In the letter posted to The Unsealed, Atkinson recalls coming home from school one day riding high. Someone at school found out his father was a professional football player, so he came home telling his mother, "We don’t have to worry about nothing. We good. We rich."

But that wasn't the reality, he says in the letter entitled "How I Turned My Losses into Lessons."

Atkinson's mother and father weren't together, and his mother suffered from paranoid schizophrenia and drug addiction. By the time he was 10, he had to call the police on his mom because she was becoming violent toward him and his twin brother, Josh, who also would go on to play football at Notre Dame.

While going through an unstable young life, Atkinson said he was never taught to express emotions.

"For me, I felt like I had to be this tough guy and show no emotion," he says.

Eventually, the twins' father took the boys in, giving them structure and discipline.
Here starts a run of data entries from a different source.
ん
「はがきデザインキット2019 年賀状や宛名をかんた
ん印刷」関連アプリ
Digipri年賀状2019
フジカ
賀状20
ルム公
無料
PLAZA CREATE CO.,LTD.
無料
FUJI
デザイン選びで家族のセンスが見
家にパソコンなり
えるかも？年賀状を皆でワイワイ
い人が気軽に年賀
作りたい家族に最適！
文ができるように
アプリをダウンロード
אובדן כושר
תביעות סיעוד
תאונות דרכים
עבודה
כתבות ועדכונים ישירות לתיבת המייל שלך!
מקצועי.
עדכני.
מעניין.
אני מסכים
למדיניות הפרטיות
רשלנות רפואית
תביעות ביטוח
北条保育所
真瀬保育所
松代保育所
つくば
Atkinson and his brother were motivated and earned scholarships to Notre Dame. But it did not erase their tumultuous early lives.

"While we succeeded, we also continued to carry pain," he writes.
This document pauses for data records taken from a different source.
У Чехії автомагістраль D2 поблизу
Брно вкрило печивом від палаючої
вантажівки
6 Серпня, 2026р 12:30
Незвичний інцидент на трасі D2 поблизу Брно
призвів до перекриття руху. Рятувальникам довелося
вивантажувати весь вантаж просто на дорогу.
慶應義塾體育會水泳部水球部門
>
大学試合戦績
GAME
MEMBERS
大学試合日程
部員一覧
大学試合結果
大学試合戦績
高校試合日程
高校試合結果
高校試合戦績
When Atkinson's mother died a year ago, the twins were 26 years old. Atkinson thought his brother was handling the grief admirably, but, Atkinson writes, "I guess he was just masking it."

Within a couple months of their mother's death, Josh died by suicide.
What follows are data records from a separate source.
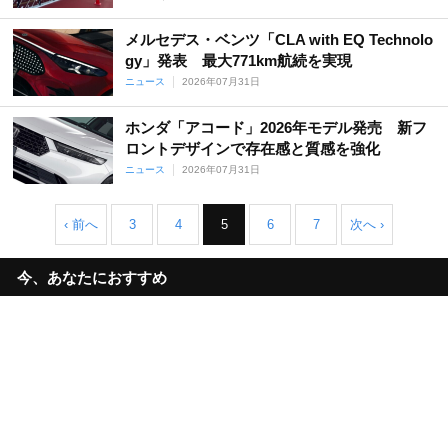
メルセデス・ベンツ「CLA with EQ Technolo
gy」発表 最大771km航続を実現
ニュース
2026年07月31日
ホンダ「アコード」2026年モデル発売 新フ
ロントデザインで存在感と質感を強化
ニュース
2026年07月31日
‹ 前へ
3
4
5
6
7
次へ ›
今、あなたにおすすめ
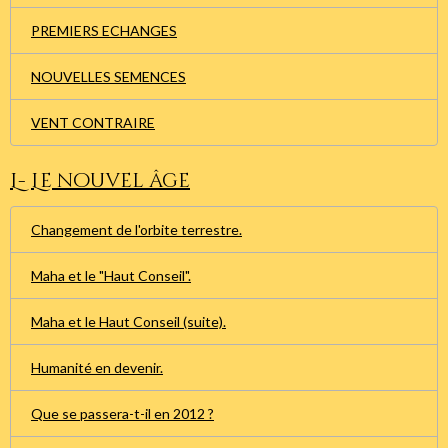
PREMIERS ECHANGES
NOUVELLES SEMENCES
VENT CONTRAIRE
L- Le nouvel âge
Changement de l'orbite terrestre.
Maha et le "Haut Conseil".
Maha et le Haut Conseil (suite).
Humanité en devenir.
Que se passera-t-il en 2012 ?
"That’s the moment I felt like I lost everything. That’s the moment I can’t describe. I never want you to feel his pain or my pain," Atkinson writes in the letter.

Atkinson was institutionalized after trying to harm himself, but things are getting better. He says he has found a "why" to keep living: his 2-year-old daughter.

"I went to seek help and spoke to a psychologist," Atkinson writes. "I realized I had to let go of this ego that made me think sharing my feelings was showing weakness. Also, I had to learn to love myself.

It's not perfect yet, he says. He is still struggling, the anniversary of his mother's death having just passed and the upcoming holidays serving to remind him of his brother's death.

But he says he hopes that his story can help children who are now where he and his brother once were.

"It’s a release for me to tell all of you my story, because if my pain teaches you how to express yourself during hard times, everything that I lost can turn into a gift that I can give to all of you to help you live more positive lives," he concludes.